I want to ask about this circuit, can i use q1, 2, 3 (transistors) with different types of transistor?
Thanks
Warm regards
Andri
Hi,
I am sorry, we cannot use other type of transistor. The Q1, Q2 is NPN type but Q3 is PNP type. You may use Q1 is BD139 because it is high current than 2N2222.
Thanks,
hello
Q2: 2N3904, NPN transistor 0.2A 40V
Q3: 2N3906, 0.2A 40V, PNP transistor
0.2A
I’ve built this circuit twice and I only get 6.68 Volts out of it. I’ve checked the transistors and all seem to be good. I’m kind of at a loss of what to try next.
Hello,
I am happy that you try this circuit. It is small and easy. But It can drive 12V 0.02A load only. If you can read 6.68V output. I think that the oscillator worked if no load we will read about 12V output. Please check the ZD1 it controls 12V output and check C2 and R5 again Sometimes if the frequency is not high it causes low output voltage. Sometimes we need to check Q1 if it has low gain it makes low output volt as well.

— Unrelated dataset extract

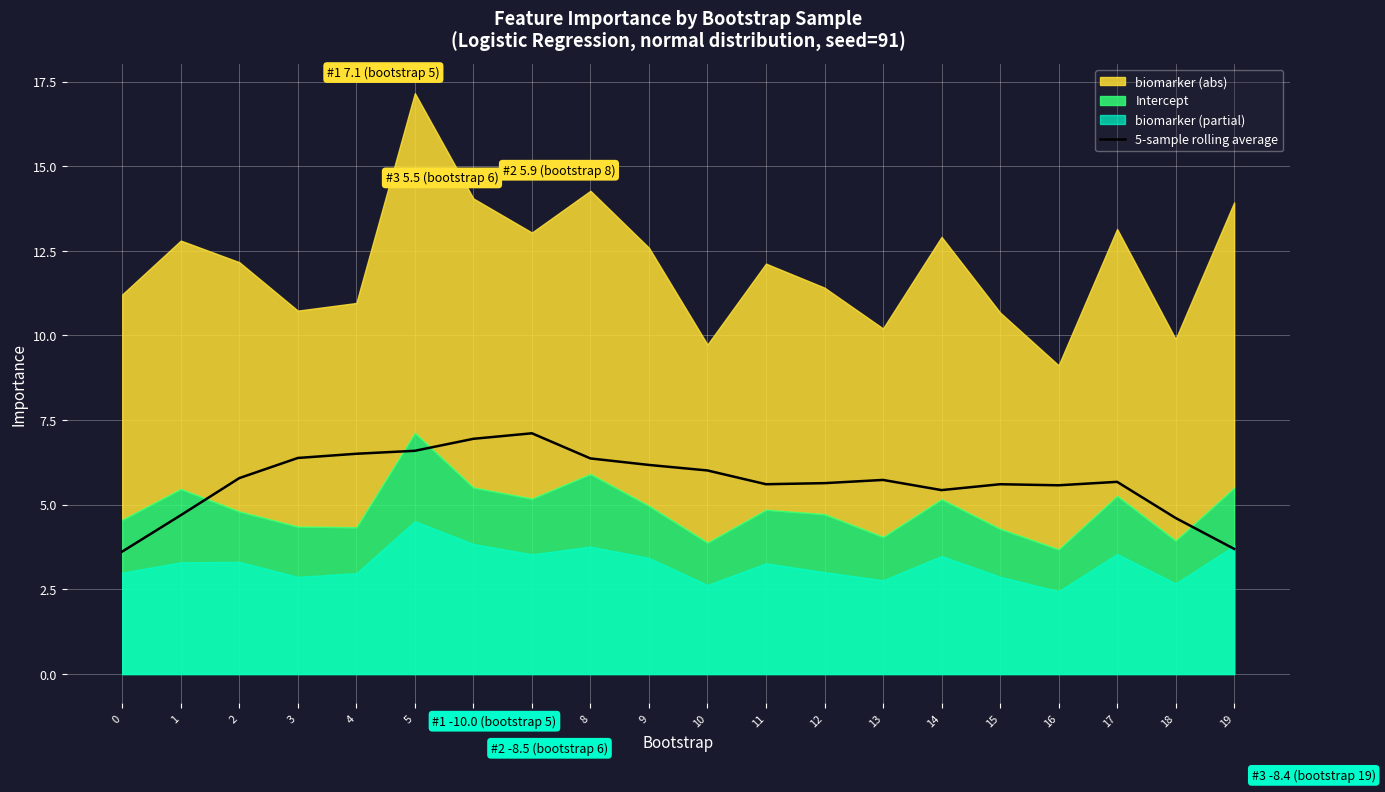

True or false: the data shows 6.4 at 3.

True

Thanks for getting back to me. I am testing without a load when getting 6.8V. I’m getting around 47Khz for the oscillator, but the Q3 collector/Q1 base/Q2 collector is staying at 0V and I’m not getting a switching action. The emitter of Q3 seems to be going to 0 volts the same time the base gets pulled down so it never saturates. What is the target frequency of the oscillator? I may try some different values of the L and C and see how it behaves at different Freq.
I am very sorry for wasting your time.
I checked the frequency at the Collector of Q1 to be approximately 80kHz to 420KHz.
From what I tested, this circuit works normally, but it supplies little current.
The voltage at many points compare with the GND
The C of Q2 is 0.6V
The C of Q1 is 5V.
The B of Q3 is 4.8V
The E of Q3 is 2.6V
Yes. I tested L1 is 68uH to 330uH, All is output to 12V without load. But if L1 is used at a low value, around 68uH, the frequency will be higher and Q1 will run faster. There is a higher current coming out.
However, this circuit was fun, with a few components.
God bless you.
However, this circuit was fun, with a few components.